» Task material:
*** Block opens ***

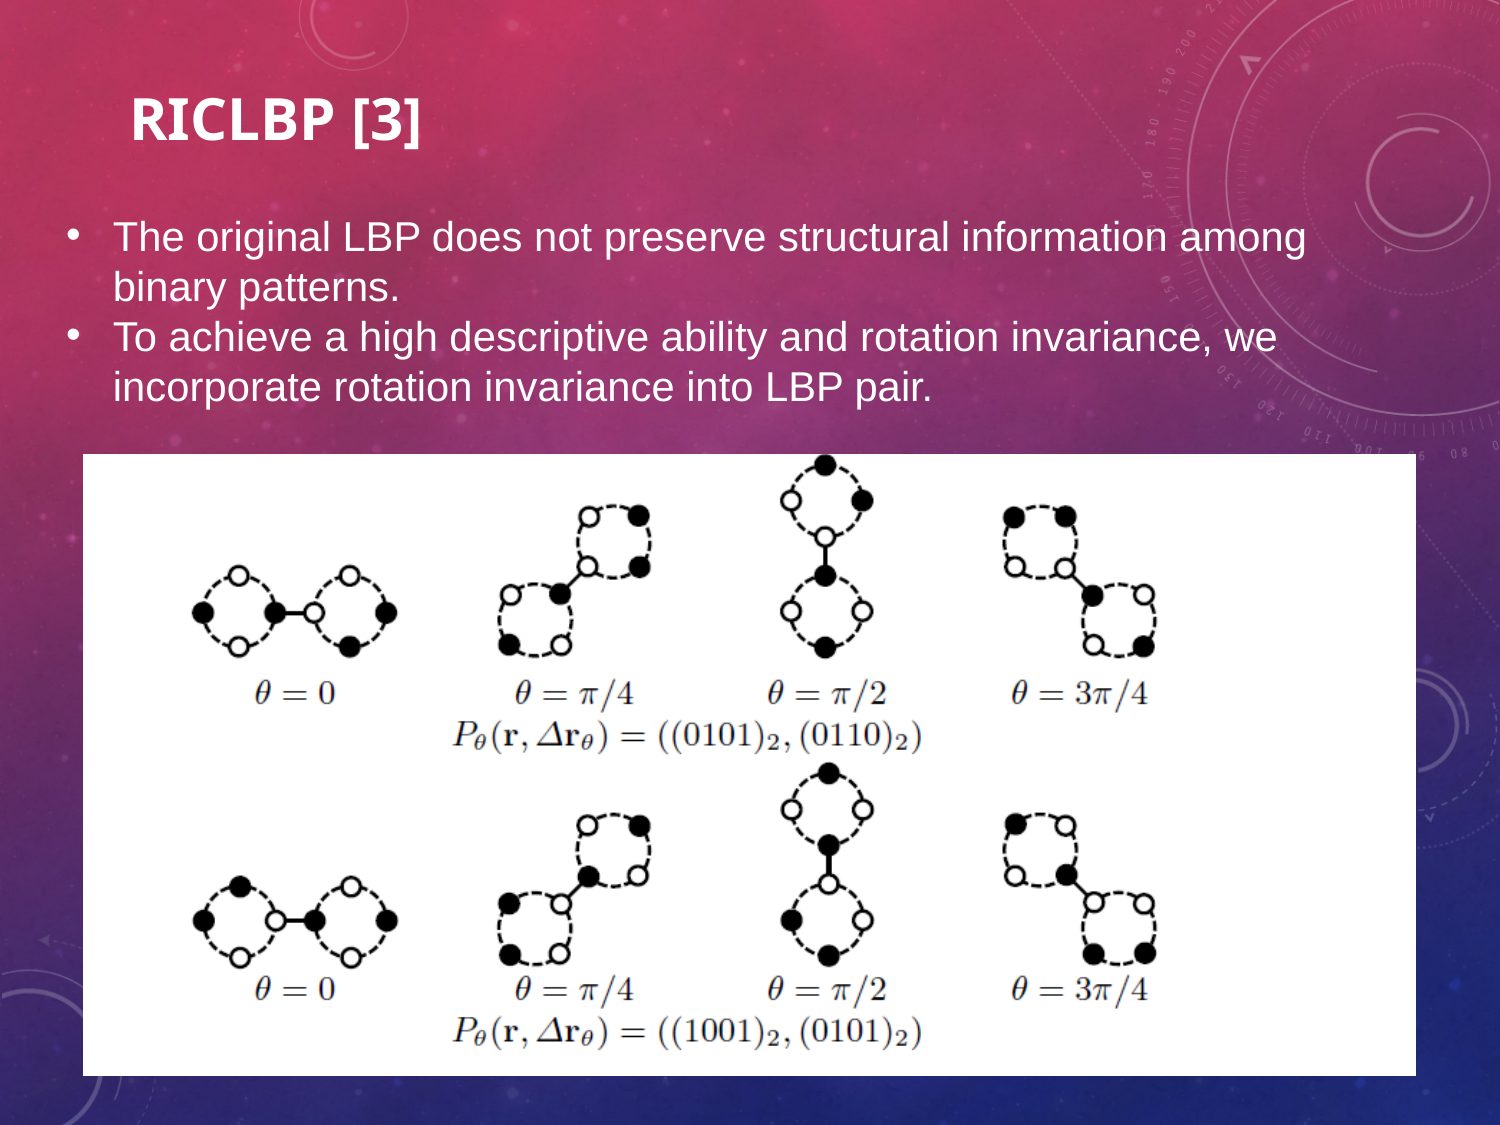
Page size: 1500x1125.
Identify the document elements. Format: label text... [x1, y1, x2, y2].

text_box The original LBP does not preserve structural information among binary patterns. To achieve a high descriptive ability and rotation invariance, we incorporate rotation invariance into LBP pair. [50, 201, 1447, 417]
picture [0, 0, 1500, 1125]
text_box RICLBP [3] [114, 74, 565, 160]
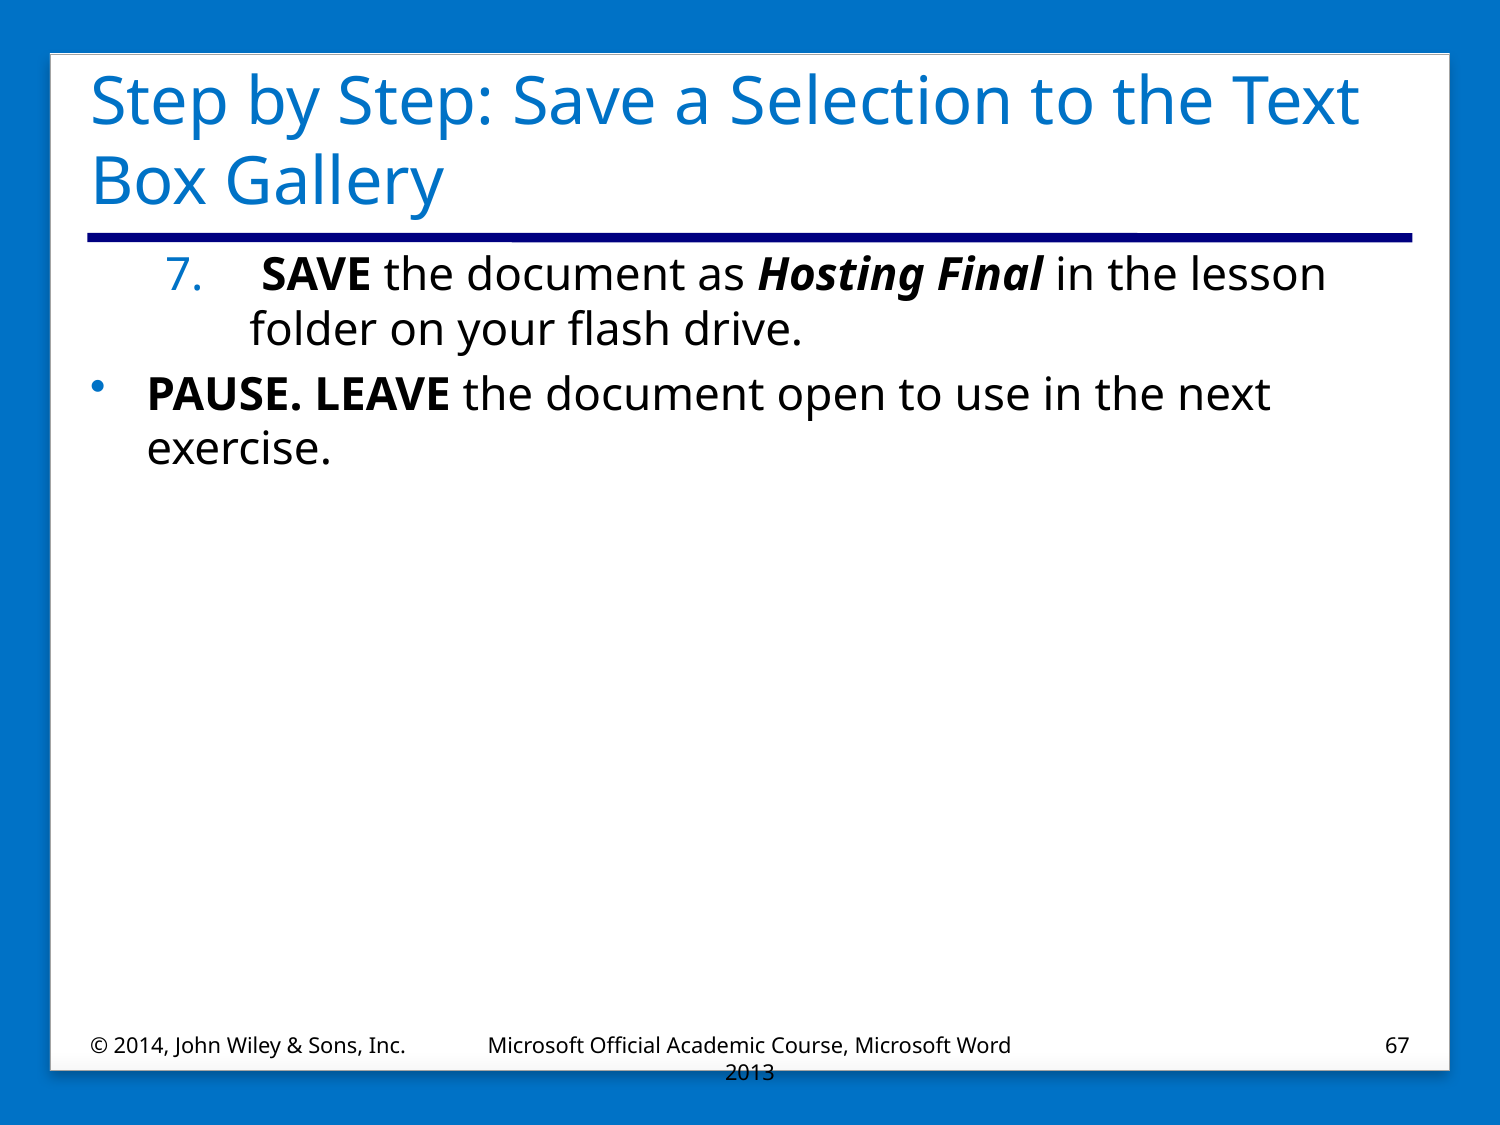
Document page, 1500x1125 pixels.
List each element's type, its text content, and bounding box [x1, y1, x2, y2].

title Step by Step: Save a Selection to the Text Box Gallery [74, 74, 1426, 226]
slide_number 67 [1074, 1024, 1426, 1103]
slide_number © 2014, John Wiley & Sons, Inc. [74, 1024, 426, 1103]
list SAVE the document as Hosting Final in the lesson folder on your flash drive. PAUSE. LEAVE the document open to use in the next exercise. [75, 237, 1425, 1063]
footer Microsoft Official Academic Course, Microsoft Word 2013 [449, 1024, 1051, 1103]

*** Block closes ***
*** Block opens ***

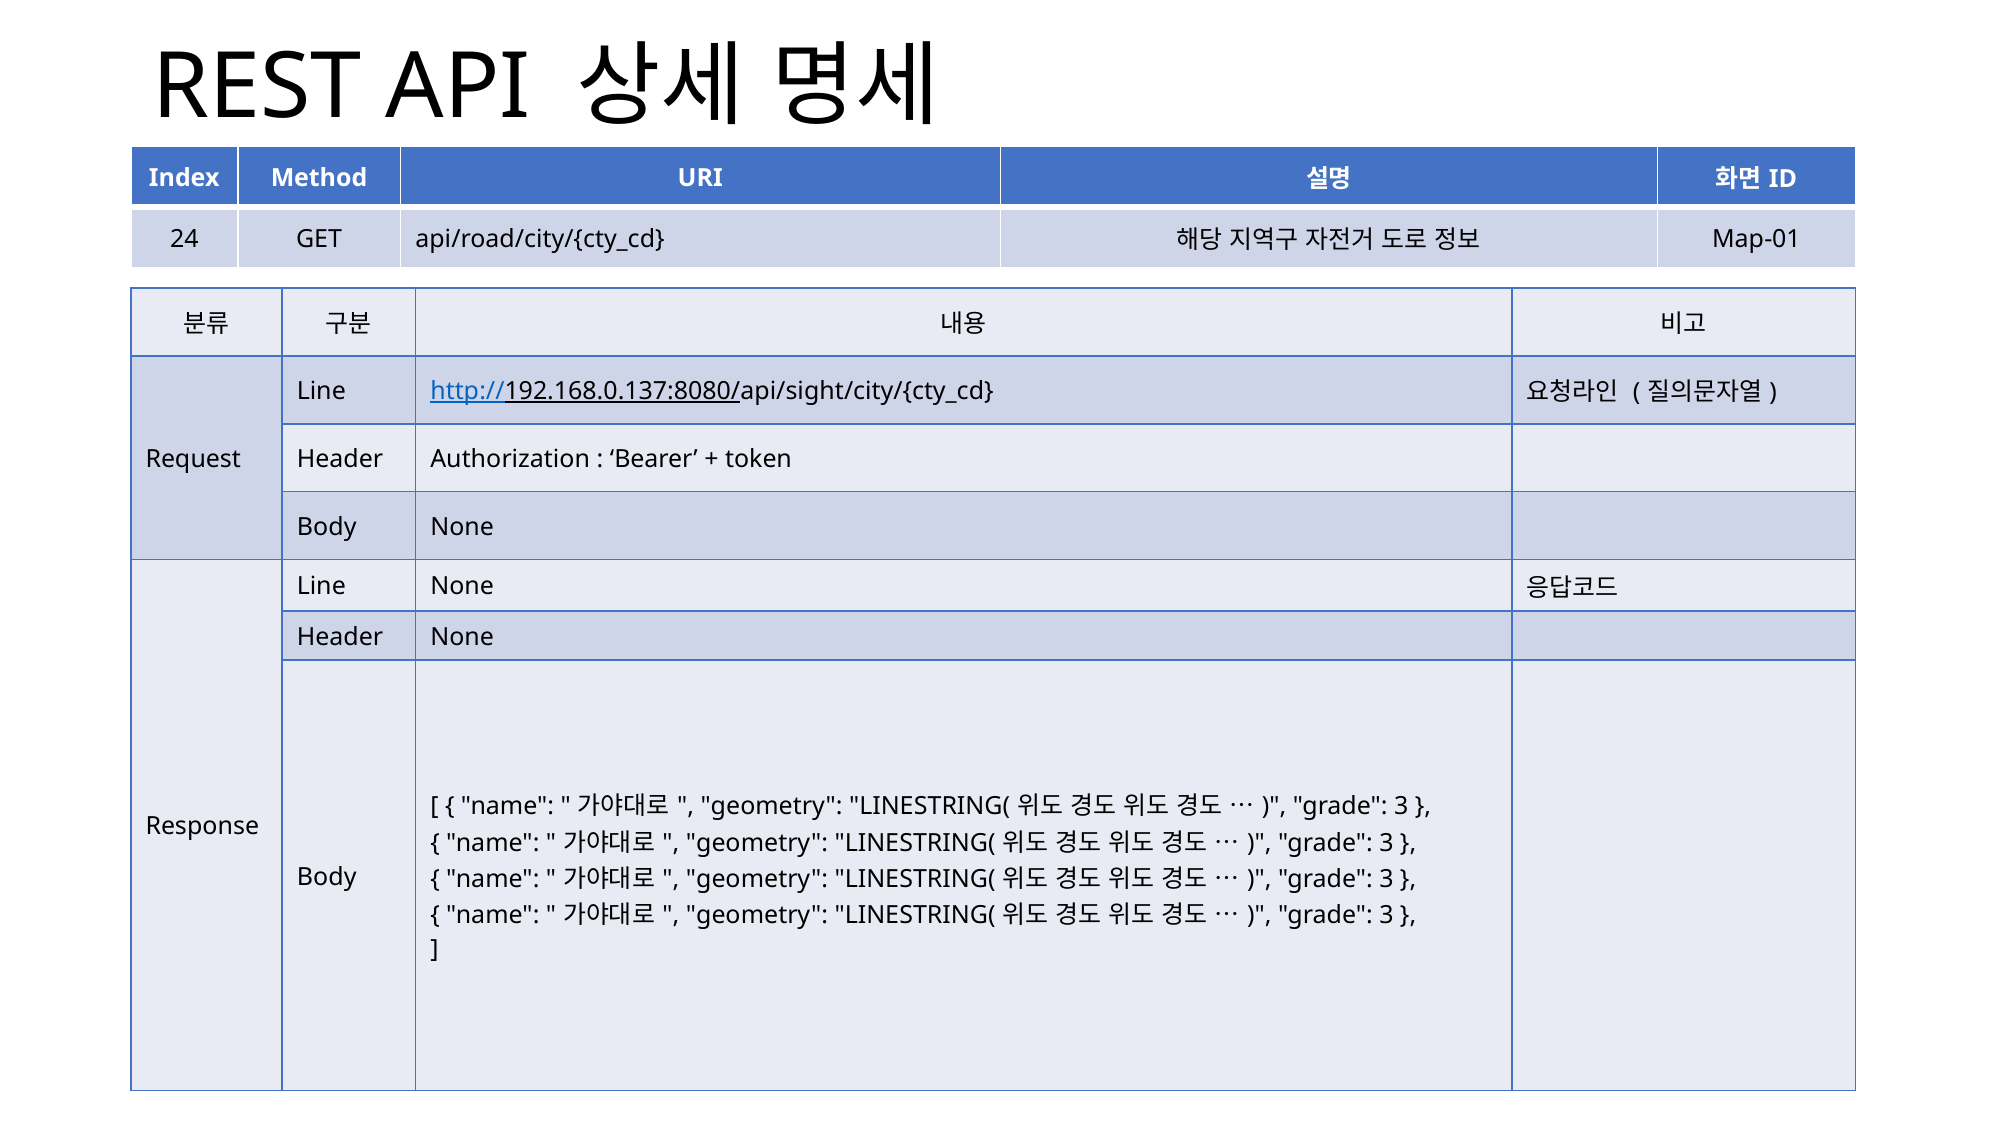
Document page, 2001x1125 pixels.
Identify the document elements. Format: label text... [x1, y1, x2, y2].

*** Block closes ***

» Prompt:
In the records above, find each line with the word "pixels" and copy it.

» Reply:
Document page, 1500x1125 pixels.
Document page, 2001x1125 pixels.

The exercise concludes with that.